▸ Your instructions: Rewrite every line of the records below as a Markdown table with two columns, No. and Line, numbering each row and skipping blank lines.

Element placement data
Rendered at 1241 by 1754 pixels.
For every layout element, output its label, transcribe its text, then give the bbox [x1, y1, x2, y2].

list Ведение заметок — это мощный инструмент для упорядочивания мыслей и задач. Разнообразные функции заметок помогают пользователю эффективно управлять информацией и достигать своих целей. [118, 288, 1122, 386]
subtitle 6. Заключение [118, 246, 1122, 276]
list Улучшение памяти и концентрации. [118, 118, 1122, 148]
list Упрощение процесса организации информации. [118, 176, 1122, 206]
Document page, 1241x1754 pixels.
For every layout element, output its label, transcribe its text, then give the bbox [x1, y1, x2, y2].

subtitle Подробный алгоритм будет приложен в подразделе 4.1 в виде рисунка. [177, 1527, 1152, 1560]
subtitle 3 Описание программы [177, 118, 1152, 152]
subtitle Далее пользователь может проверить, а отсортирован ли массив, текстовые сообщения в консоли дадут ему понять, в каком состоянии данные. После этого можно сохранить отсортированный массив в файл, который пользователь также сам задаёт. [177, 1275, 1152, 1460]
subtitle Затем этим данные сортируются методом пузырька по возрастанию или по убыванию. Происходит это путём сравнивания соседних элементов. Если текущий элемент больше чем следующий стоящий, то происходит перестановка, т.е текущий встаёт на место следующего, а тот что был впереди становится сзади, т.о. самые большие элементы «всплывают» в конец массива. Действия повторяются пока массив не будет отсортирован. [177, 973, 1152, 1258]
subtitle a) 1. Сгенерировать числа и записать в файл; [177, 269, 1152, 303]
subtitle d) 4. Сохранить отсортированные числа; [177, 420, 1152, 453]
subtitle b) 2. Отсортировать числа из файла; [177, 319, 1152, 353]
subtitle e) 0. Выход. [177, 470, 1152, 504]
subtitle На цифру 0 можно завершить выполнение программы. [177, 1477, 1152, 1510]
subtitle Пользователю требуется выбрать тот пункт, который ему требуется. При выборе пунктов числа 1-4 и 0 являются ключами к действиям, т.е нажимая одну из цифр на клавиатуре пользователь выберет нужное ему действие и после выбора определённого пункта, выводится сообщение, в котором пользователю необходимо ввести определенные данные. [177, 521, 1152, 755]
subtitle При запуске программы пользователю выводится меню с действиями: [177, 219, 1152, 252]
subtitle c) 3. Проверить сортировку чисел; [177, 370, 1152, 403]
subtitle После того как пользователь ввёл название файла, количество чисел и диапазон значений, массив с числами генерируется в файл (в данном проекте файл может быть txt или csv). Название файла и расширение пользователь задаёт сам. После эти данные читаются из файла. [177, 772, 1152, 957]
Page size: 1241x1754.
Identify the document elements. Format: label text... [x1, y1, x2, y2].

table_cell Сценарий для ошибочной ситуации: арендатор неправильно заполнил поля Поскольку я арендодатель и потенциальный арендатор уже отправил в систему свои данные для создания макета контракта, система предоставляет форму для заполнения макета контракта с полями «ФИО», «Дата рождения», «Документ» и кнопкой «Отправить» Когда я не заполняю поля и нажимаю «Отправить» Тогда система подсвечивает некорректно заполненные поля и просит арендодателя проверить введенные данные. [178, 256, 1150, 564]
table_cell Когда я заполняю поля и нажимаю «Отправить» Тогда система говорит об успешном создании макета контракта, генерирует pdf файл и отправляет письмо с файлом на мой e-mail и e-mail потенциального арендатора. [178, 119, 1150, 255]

▸ Written answer:
| No. | Line |
|---|---|
| 1 | Rendered at 1241 by 1754 pixels. |
| 2 | For every layout element, output its label, transcribe its text, then give the bbox [x1, y1, x2, y2]. |
| 3 | list Ведение заметок — это мощный инструмент для упорядочивания мыслей и задач. Разнообразные функции заметок помогают пользователю эффективно управлять информацией и достигать своих целей. [118, 288, 1122, 386] |
| 4 | subtitle 6. Заключение [118, 246, 1122, 276] |
| 5 | list Улучшение памяти и концентрации. [118, 118, 1122, 148] |
| 6 | list Упрощение процесса организации информации. [118, 176, 1122, 206] |
| 7 | Document page, 1241x1754 pixels. |
| 8 | For every layout element, output its label, transcribe its text, then give the bbox [x1, y1, x2, y2]. |
| 9 | subtitle Подробный алгоритм будет приложен в подразделе 4.1 в виде рисунка. [177, 1527, 1152, 1560] |
| 10 | subtitle 3 Описание программы [177, 118, 1152, 152] |
| 11 | subtitle Далее пользователь может проверить, а отсортирован ли массив, текстовые сообщения в консоли дадут ему понять, в каком состоянии данные. После этого можно сохранить отсортированный массив в файл, который пользователь также сам задаёт. [177, 1275, 1152, 1460] |
| 12 | subtitle Затем этим данные сортируются методом пузырька по возрастанию или по убыванию. Происходит это путём сравнивания соседних элементов. Если текущий элемент больше чем следующий стоящий, то происходит перестановка, т.е текущий встаёт на место следующего, а тот что был впереди становится сзади, т.о. самые большие элементы «всплывают» в конец массива. Действия повторяются пока массив не будет отсортирован. [177, 973, 1152, 1258] |
| 13 | subtitle a) 1. Сгенерировать числа и записать в файл; [177, 269, 1152, 303] |
| 14 | subtitle d) 4. Сохранить отсортированные числа; [177, 420, 1152, 453] |
| 15 | subtitle b) 2. Отсортировать числа из файла; [177, 319, 1152, 353] |
| 16 | subtitle e) 0. Выход. [177, 470, 1152, 504] |
| 17 | subtitle На цифру 0 можно завершить выполнение программы. [177, 1477, 1152, 1510] |
| 18 | subtitle Пользователю требуется выбрать тот пункт, который ему требуется. При выборе пунктов числа 1-4 и 0 являются ключами к действиям, т.е нажимая одну из цифр на клавиатуре пользователь выберет нужное ему действие и после выбора определённого пункта, выводится сообщение, в котором пользователю необходимо ввести определенные данные. [177, 521, 1152, 755] |
| 19 | subtitle При запуске программы пользователю выводится меню с действиями: [177, 219, 1152, 252] |
| 20 | subtitle c) 3. Проверить сортировку чисел; [177, 370, 1152, 403] |
| 21 | subtitle После того как пользователь ввёл название файла, количество чисел и диапазон значений, массив с числами генерируется в файл (в данном проекте файл может быть txt или csv). Название файла и расширение пользователь задаёт сам. После эти данные читаются из файла. [177, 772, 1152, 957] |
| 22 | Page size: 1241x1754. |
| 23 | Identify the document elements. Format: label text... [x1, y1, x2, y2]. |
| 24 | table_cell Сценарий для ошибочной ситуации: арендатор неправильно заполнил поля Поскольку я арендодатель и потенциальный арендатор уже отправил в систему свои данные для создания макета контракта, система предоставляет форму для заполнения макета контракта с полями «ФИО», «Дата рождения», «Документ» и кнопкой «Отправить» Когда я не заполняю поля и нажимаю «Отправить» Тогда система подсвечивает некорректно заполненные поля и просит арендодателя проверить введенные данные. [178, 256, 1150, 564] |
| 25 | table_cell Когда я заполняю поля и нажимаю «Отправить» Тогда система говорит об успешном создании макета контракта, генерирует pdf файл и отправляет письмо с файлом на мой e-mail и e-mail потенциального арендатора. [178, 119, 1150, 255] |